_WHAT THIS TASK INVOLVES_
Below are some entries. Repeat exactly the lines from the one with "- Through the" through the one with "- Fill in the", and only those.

_ _ _ _ _ _ _

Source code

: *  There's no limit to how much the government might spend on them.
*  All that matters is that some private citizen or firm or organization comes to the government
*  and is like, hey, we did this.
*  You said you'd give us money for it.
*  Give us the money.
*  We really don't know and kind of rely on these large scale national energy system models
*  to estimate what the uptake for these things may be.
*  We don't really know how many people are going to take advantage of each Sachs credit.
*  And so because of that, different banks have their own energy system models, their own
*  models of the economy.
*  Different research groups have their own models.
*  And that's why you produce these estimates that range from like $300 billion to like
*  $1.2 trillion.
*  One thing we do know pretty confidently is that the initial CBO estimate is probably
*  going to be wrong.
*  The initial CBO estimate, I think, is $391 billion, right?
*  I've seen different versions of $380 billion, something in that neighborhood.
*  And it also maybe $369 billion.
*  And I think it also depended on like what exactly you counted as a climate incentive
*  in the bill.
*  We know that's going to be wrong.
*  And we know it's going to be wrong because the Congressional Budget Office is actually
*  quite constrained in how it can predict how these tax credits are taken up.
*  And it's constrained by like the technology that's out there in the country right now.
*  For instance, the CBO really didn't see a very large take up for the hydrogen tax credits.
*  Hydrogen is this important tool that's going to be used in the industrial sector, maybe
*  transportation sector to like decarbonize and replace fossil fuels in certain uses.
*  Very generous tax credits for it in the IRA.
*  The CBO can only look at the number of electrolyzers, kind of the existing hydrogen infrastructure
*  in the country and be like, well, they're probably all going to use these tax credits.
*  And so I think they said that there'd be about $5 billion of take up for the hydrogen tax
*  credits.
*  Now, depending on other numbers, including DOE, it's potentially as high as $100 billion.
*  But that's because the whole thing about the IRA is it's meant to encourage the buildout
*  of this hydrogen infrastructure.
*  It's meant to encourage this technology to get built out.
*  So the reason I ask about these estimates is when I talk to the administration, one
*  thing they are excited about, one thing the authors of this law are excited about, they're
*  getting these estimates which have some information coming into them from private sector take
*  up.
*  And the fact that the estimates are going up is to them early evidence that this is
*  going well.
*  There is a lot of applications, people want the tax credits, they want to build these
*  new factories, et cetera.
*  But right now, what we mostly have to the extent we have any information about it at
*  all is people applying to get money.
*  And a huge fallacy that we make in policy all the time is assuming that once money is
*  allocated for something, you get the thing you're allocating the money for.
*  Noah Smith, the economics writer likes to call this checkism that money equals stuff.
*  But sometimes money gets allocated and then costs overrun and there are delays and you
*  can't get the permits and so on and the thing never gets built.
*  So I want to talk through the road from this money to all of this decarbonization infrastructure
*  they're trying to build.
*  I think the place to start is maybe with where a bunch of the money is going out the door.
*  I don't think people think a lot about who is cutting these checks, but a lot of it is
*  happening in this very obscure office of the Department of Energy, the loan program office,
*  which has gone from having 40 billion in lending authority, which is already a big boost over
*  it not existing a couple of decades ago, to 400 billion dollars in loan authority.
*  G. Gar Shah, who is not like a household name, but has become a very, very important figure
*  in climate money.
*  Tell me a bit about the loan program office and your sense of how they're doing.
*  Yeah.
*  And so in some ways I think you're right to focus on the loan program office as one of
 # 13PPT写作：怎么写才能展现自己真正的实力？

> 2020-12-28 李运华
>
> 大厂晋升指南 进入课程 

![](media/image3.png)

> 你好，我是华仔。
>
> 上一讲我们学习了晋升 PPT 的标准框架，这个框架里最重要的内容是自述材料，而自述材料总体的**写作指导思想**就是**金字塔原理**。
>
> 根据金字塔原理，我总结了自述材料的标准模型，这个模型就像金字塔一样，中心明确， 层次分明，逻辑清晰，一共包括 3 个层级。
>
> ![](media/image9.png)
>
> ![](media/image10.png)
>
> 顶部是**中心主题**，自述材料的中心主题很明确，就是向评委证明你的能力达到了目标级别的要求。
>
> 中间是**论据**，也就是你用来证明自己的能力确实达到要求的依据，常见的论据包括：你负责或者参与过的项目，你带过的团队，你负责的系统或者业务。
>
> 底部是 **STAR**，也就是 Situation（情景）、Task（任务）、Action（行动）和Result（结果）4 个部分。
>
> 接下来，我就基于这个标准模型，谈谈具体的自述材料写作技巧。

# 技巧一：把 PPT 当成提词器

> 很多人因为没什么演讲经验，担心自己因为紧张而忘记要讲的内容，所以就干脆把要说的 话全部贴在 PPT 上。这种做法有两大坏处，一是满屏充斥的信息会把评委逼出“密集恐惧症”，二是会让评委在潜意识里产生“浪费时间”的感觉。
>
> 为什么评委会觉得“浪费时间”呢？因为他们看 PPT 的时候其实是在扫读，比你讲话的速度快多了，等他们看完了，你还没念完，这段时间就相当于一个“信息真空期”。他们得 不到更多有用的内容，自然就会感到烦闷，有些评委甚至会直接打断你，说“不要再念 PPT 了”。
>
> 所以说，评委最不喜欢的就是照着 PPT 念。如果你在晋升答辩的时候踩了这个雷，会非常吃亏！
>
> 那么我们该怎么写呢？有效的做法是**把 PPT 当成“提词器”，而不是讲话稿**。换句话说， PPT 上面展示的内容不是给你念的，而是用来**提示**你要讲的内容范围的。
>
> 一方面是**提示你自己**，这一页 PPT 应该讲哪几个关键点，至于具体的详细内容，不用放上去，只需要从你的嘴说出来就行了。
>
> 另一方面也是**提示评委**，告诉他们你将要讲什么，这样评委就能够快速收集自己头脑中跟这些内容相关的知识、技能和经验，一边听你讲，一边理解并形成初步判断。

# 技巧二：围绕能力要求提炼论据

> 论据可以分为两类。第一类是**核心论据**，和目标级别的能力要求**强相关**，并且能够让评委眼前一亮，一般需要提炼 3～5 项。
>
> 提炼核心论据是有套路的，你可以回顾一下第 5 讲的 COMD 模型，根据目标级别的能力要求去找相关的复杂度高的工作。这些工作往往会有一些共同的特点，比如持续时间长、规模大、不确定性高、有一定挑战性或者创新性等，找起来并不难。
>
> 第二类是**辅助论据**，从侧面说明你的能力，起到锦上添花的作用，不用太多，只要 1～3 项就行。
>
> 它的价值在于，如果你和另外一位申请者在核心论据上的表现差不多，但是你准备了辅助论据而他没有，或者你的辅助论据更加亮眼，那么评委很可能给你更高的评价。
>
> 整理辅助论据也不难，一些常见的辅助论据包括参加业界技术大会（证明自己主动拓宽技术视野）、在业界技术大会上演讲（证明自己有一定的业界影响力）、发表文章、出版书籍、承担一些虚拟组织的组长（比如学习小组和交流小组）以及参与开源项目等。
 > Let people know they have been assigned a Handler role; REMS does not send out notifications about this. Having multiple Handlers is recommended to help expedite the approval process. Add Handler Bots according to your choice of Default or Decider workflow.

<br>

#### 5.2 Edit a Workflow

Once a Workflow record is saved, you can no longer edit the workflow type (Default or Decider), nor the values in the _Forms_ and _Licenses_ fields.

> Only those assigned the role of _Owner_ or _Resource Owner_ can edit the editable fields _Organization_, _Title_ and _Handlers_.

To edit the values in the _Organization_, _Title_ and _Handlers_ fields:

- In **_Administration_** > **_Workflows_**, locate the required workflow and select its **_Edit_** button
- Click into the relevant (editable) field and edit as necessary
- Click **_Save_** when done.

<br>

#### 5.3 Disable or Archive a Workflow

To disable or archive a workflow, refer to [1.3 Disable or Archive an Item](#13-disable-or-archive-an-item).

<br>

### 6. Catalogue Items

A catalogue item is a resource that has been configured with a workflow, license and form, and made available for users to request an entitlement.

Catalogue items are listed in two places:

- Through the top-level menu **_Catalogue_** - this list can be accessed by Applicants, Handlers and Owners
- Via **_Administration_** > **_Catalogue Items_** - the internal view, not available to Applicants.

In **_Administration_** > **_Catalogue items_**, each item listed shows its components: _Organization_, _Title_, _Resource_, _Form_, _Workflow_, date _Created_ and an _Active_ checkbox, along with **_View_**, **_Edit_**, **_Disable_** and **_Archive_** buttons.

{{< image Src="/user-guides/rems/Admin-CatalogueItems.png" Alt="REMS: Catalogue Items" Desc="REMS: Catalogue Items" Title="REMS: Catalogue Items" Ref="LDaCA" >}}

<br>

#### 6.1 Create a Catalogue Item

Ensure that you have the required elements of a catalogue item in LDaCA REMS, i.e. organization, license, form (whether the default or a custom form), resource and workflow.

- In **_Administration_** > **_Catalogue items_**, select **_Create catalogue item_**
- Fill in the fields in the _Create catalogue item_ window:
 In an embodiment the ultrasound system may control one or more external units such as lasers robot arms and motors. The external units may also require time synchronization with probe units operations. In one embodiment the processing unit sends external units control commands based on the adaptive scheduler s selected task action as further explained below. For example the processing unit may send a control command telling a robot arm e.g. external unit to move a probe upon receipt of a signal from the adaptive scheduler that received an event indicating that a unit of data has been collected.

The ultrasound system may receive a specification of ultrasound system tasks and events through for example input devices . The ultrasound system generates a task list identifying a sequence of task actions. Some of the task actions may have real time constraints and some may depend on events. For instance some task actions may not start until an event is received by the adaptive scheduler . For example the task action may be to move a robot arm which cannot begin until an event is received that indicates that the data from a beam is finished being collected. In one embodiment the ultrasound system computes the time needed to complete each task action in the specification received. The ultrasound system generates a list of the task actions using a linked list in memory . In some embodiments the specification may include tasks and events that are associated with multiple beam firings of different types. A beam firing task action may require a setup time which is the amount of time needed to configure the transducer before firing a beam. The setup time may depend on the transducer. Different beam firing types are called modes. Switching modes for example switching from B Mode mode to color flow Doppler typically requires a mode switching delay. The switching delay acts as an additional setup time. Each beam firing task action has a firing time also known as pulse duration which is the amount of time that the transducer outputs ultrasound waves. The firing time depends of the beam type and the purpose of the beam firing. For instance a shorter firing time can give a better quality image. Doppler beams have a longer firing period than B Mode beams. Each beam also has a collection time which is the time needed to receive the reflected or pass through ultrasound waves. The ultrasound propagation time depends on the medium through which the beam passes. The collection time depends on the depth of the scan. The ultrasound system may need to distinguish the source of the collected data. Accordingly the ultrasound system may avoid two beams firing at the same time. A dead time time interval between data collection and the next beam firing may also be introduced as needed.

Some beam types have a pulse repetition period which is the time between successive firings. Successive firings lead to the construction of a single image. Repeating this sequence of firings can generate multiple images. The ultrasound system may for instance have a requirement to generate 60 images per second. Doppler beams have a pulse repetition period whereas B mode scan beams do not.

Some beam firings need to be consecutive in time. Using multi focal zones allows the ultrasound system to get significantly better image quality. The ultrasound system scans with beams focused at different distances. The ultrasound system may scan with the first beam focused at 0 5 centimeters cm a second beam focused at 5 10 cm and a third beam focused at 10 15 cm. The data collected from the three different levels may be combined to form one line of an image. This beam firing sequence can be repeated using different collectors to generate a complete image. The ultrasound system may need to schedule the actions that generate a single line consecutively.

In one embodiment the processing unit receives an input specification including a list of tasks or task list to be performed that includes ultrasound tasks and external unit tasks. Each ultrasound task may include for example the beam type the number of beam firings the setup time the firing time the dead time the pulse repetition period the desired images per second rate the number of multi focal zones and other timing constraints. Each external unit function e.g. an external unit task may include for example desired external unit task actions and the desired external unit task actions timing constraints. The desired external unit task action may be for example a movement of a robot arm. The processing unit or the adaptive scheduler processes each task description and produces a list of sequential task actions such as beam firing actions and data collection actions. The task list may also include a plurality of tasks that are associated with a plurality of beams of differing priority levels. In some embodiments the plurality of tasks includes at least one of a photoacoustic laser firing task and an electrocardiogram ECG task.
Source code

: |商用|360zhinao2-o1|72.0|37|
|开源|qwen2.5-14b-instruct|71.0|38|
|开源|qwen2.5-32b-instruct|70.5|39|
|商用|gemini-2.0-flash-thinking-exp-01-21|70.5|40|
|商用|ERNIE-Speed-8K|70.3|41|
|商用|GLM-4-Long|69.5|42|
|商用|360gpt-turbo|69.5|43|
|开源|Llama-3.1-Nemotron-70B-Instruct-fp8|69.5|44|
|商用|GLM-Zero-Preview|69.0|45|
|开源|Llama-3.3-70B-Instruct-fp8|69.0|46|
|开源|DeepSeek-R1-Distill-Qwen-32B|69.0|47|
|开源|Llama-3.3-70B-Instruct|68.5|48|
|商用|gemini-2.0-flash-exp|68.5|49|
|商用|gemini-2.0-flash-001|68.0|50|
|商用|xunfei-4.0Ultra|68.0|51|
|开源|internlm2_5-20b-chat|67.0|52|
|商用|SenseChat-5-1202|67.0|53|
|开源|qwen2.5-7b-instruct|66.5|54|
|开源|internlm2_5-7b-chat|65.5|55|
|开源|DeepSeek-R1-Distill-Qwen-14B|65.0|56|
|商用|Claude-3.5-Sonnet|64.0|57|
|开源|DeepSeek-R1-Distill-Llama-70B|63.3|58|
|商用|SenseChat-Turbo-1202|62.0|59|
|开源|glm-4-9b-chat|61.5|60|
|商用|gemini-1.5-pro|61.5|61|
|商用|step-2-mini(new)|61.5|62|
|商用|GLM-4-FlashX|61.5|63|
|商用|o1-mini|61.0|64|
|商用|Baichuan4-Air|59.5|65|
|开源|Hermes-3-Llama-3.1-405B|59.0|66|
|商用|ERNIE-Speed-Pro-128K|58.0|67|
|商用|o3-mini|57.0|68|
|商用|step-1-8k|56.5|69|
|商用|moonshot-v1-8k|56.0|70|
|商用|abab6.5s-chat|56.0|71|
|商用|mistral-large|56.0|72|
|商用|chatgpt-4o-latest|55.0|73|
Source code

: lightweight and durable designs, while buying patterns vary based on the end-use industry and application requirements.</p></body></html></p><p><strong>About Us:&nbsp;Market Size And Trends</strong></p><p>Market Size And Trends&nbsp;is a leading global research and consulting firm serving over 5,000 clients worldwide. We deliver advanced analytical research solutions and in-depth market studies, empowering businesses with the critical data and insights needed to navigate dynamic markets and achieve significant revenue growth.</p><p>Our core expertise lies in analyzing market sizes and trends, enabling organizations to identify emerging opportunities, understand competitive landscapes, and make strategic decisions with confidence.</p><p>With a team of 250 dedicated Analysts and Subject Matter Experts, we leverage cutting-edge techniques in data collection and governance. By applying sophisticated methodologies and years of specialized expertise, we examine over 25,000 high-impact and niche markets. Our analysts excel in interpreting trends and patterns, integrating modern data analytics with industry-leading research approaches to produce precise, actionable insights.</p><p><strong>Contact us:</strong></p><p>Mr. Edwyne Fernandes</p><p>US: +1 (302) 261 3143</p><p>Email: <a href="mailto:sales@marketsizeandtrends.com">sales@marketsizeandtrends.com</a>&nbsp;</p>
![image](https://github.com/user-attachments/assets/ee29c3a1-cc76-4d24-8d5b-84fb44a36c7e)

_ _ _ _ _ _ _

_FINAL ANSWER_
- Through the top-level menu **_Catalogue_** - this list can be accessed by Applicants, Handlers and Owners
- Via **_Administration_** > **_Catalogue Items_** - the internal view, not available to Applicants.

In **_Administration_** > **_Catalogue items_**, each item listed shows its components: _Organization_, _Title_, _Resource_, _Form_, _Workflow_, date _Created_ and an _Active_ checkbox, along with **_View_**, **_Edit_**, **_Disable_** and **_Archive_** buttons.

{{< image Src="/user-guides/rems/Admin-CatalogueItems.png" Alt="REMS: Catalogue Items" Desc="REMS: Catalogue Items" Title="REMS: Catalogue Items" Ref="LDaCA" >}}

<br>

#### 6.1 Create a Catalogue Item

Ensure that you have the required elements of a catalogue item in LDaCA REMS, i.e. organization, license, form (whether the default or a custom form), resource and workflow.

- In **_Administration_** > **_Catalogue items_**, select **_Create catalogue item_**
- Fill in the fields in the _Create catalogue item_ window:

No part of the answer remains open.